• [WHAT THE EXERCISE ASKS]:
Whenever a line below includes "KiCad", add it to the tally, then give the total and nothing more.

• [GIVEN RECORDS]:
• • • • • • •

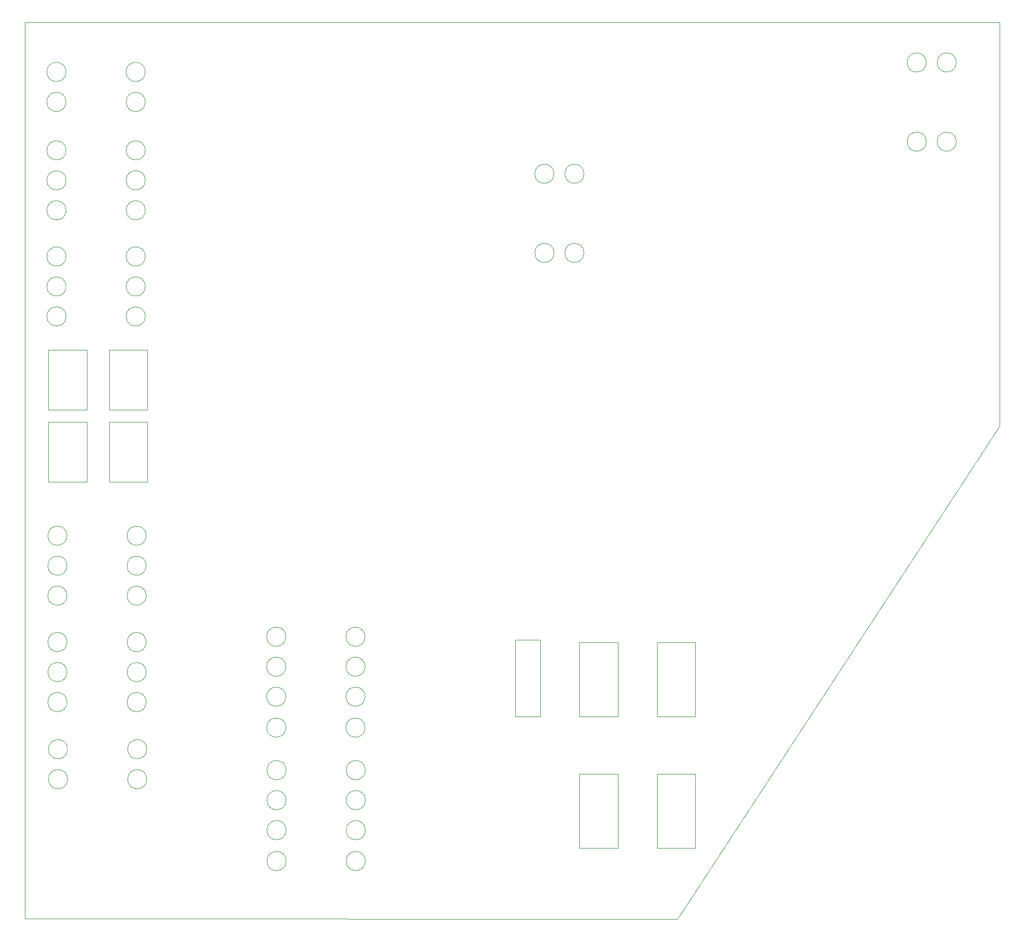
<source format=gbr>
%TF.GenerationSoftware,KiCad,Pcbnew,7.0.7-7.0.7~ubuntu22.04.1*%
%TF.CreationDate,2023-09-22T11:09:07-06:00*%
%TF.ProjectId,stepper_microscope_stage,73746570-7065-4725-9f6d-6963726f7363,1.1*%
%TF.SameCoordinates,Original*%
%TF.FileFunction,Profile,NP*%
%FSLAX46Y46*%
G04 Gerber Fmt 4.6, Leading zero omitted, Abs format (unit mm)*
G04 Created by KiCad (PCBNEW 7.0.7-7.0.7~ubuntu22.04.1) date 2023-09-22 11:09:07*
%MOMM*%
%LPD*%
G01*
G04 APERTURE LIST*
%TA.AperFunction,Profile*%
%ADD10C,0.100000*%
%TD*%
G04 APERTURE END LIST*
D10*
X39650000Y-27250000D02*
X202000000Y-27250000D01*
X39600000Y-176650000D02*
X148350000Y-176750000D01*
X39600000Y-176650000D02*
X39650000Y-27250000D01*
X202000000Y-94500000D02*
X148350000Y-176750000D01*
X144950000Y-152500000D02*
X151350000Y-152500000D01*
X151350000Y-164900000D01*
X144950000Y-164900000D01*
X144950000Y-152500000D01*
X132000000Y-152500000D02*
X138400000Y-152500000D01*
X138400000Y-164900000D01*
X132000000Y-164900000D01*
X132000000Y-152500000D01*
X121350000Y-130150000D02*
X125500000Y-130150000D01*
X125500000Y-142950000D01*
X121350000Y-142950000D01*
X121350000Y-130150000D01*
X144950000Y-130550000D02*
X151350000Y-130550000D01*
X151350000Y-142950000D01*
X144950000Y-142950000D01*
X144950000Y-130550000D01*
X132000000Y-130550000D02*
X138400000Y-130550000D01*
X138400000Y-142950000D01*
X132000000Y-142950000D01*
X132000000Y-130550000D01*
X53650000Y-93800000D02*
X60050000Y-93800000D01*
X60050000Y-103800000D01*
X53650000Y-103800000D01*
X53650000Y-93800000D01*
X43550000Y-93800000D02*
X49950000Y-93800000D01*
X49950000Y-103800000D01*
X43550000Y-103800000D01*
X43550000Y-93800000D01*
X53650000Y-81850000D02*
X60050000Y-81850000D01*
X60050000Y-91850000D01*
X53650000Y-91850000D01*
X53650000Y-81850000D01*
X43550000Y-81850000D02*
X49950000Y-81850000D01*
X49950000Y-91850000D01*
X43550000Y-91850000D01*
X43550000Y-81850000D01*
X46500000Y-53550000D02*
G75*
G03*
X46500000Y-53550000I-1600000J0D01*
G01*
X46650816Y-117795000D02*
G75*
G03*
X46650816Y-117795000I-1600000J0D01*
G01*
X96310000Y-134640000D02*
G75*
G03*
X96310000Y-134640000I-1600000J0D01*
G01*
X46750816Y-148395000D02*
G75*
G03*
X46750816Y-148395000I-1600000J0D01*
G01*
X59860816Y-135540000D02*
G75*
G03*
X59860816Y-135540000I-1600000J0D01*
G01*
X46660816Y-135540000D02*
G75*
G03*
X46660816Y-135540000I-1600000J0D01*
G01*
X46500000Y-76245000D02*
G75*
G03*
X46500000Y-76245000I-1600000J0D01*
G01*
X59850816Y-122795000D02*
G75*
G03*
X59850816Y-122795000I-1600000J0D01*
G01*
X96360000Y-167040000D02*
G75*
G03*
X96360000Y-167040000I-1600000J0D01*
G01*
X46650816Y-112795000D02*
G75*
G03*
X46650816Y-112795000I-1600000J0D01*
G01*
X46660816Y-130540000D02*
G75*
G03*
X46660816Y-130540000I-1600000J0D01*
G01*
X46500000Y-58550000D02*
G75*
G03*
X46500000Y-58550000I-1600000J0D01*
G01*
X127785000Y-52450000D02*
G75*
G03*
X127785000Y-52450000I-1600000J0D01*
G01*
X59700000Y-76245000D02*
G75*
G03*
X59700000Y-76245000I-1600000J0D01*
G01*
X59950816Y-153395000D02*
G75*
G03*
X59950816Y-153395000I-1600000J0D01*
G01*
X59700000Y-58550000D02*
G75*
G03*
X59700000Y-58550000I-1600000J0D01*
G01*
X59950816Y-148395000D02*
G75*
G03*
X59950816Y-148395000I-1600000J0D01*
G01*
X59850816Y-117795000D02*
G75*
G03*
X59850816Y-117795000I-1600000J0D01*
G01*
X59860816Y-130540000D02*
G75*
G03*
X59860816Y-130540000I-1600000J0D01*
G01*
X96360000Y-156890000D02*
G75*
G03*
X96360000Y-156890000I-1600000J0D01*
G01*
X83160000Y-151890000D02*
G75*
G03*
X83160000Y-151890000I-1600000J0D01*
G01*
X83160000Y-156890000D02*
G75*
G03*
X83160000Y-156890000I-1600000J0D01*
G01*
X83160000Y-167040000D02*
G75*
G03*
X83160000Y-167040000I-1600000J0D01*
G01*
X46500000Y-48550000D02*
G75*
G03*
X46500000Y-48550000I-1600000J0D01*
G01*
X46500000Y-66245000D02*
G75*
G03*
X46500000Y-66245000I-1600000J0D01*
G01*
X46500000Y-71245000D02*
G75*
G03*
X46500000Y-71245000I-1600000J0D01*
G01*
X59700000Y-53550000D02*
G75*
G03*
X59700000Y-53550000I-1600000J0D01*
G01*
X189815000Y-33900000D02*
G75*
G03*
X189815000Y-33900000I-1600000J0D01*
G01*
X83110000Y-139640000D02*
G75*
G03*
X83110000Y-139640000I-1600000J0D01*
G01*
X96360000Y-151890000D02*
G75*
G03*
X96360000Y-151890000I-1600000J0D01*
G01*
X189815000Y-47100000D02*
G75*
G03*
X189815000Y-47100000I-1600000J0D01*
G01*
X59700000Y-71245000D02*
G75*
G03*
X59700000Y-71245000I-1600000J0D01*
G01*
X46660816Y-140540000D02*
G75*
G03*
X46660816Y-140540000I-1600000J0D01*
G01*
X194815000Y-47100000D02*
G75*
G03*
X194815000Y-47100000I-1600000J0D01*
G01*
X132785000Y-65650000D02*
G75*
G03*
X132785000Y-65650000I-1600000J0D01*
G01*
X127785000Y-65650000D02*
G75*
G03*
X127785000Y-65650000I-1600000J0D01*
G01*
X59700000Y-66245000D02*
G75*
G03*
X59700000Y-66245000I-1600000J0D01*
G01*
X83160000Y-161890000D02*
G75*
G03*
X83160000Y-161890000I-1600000J0D01*
G01*
X96310000Y-139640000D02*
G75*
G03*
X96310000Y-139640000I-1600000J0D01*
G01*
X46490000Y-35480000D02*
G75*
G03*
X46490000Y-35480000I-1600000J0D01*
G01*
X46650816Y-122795000D02*
G75*
G03*
X46650816Y-122795000I-1600000J0D01*
G01*
X96360000Y-161890000D02*
G75*
G03*
X96360000Y-161890000I-1600000J0D01*
G01*
X194815000Y-33900000D02*
G75*
G03*
X194815000Y-33900000I-1600000J0D01*
G01*
X59850816Y-112795000D02*
G75*
G03*
X59850816Y-112795000I-1600000J0D01*
G01*
X96310000Y-129640000D02*
G75*
G03*
X96310000Y-129640000I-1600000J0D01*
G01*
X46750816Y-153395000D02*
G75*
G03*
X46750816Y-153395000I-1600000J0D01*
G01*
X96310000Y-144790000D02*
G75*
G03*
X96310000Y-144790000I-1600000J0D01*
G01*
X59700000Y-48550000D02*
G75*
G03*
X59700000Y-48550000I-1600000J0D01*
G01*
X46490000Y-40480000D02*
G75*
G03*
X46490000Y-40480000I-1600000J0D01*
G01*
X59860816Y-140540000D02*
G75*
G03*
X59860816Y-140540000I-1600000J0D01*
G01*
X83110000Y-129640000D02*
G75*
G03*
X83110000Y-129640000I-1600000J0D01*
G01*
X132785000Y-52450000D02*
G75*
G03*
X132785000Y-52450000I-1600000J0D01*
G01*
X59690000Y-35480000D02*
G75*
G03*
X59690000Y-35480000I-1600000J0D01*
G01*
X83110000Y-134640000D02*
G75*
G03*
X83110000Y-134640000I-1600000J0D01*
G01*
X59690000Y-40480000D02*
G75*
G03*
X59690000Y-40480000I-1600000J0D01*
G01*
X83110000Y-144790000D02*
G75*
G03*
X83110000Y-144790000I-1600000J0D01*
G01*
X202000000Y-94500000D02*
X202000000Y-27250000D01*
M02*

</source>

• • • • • • •

• [TASK RESPONSE]:
2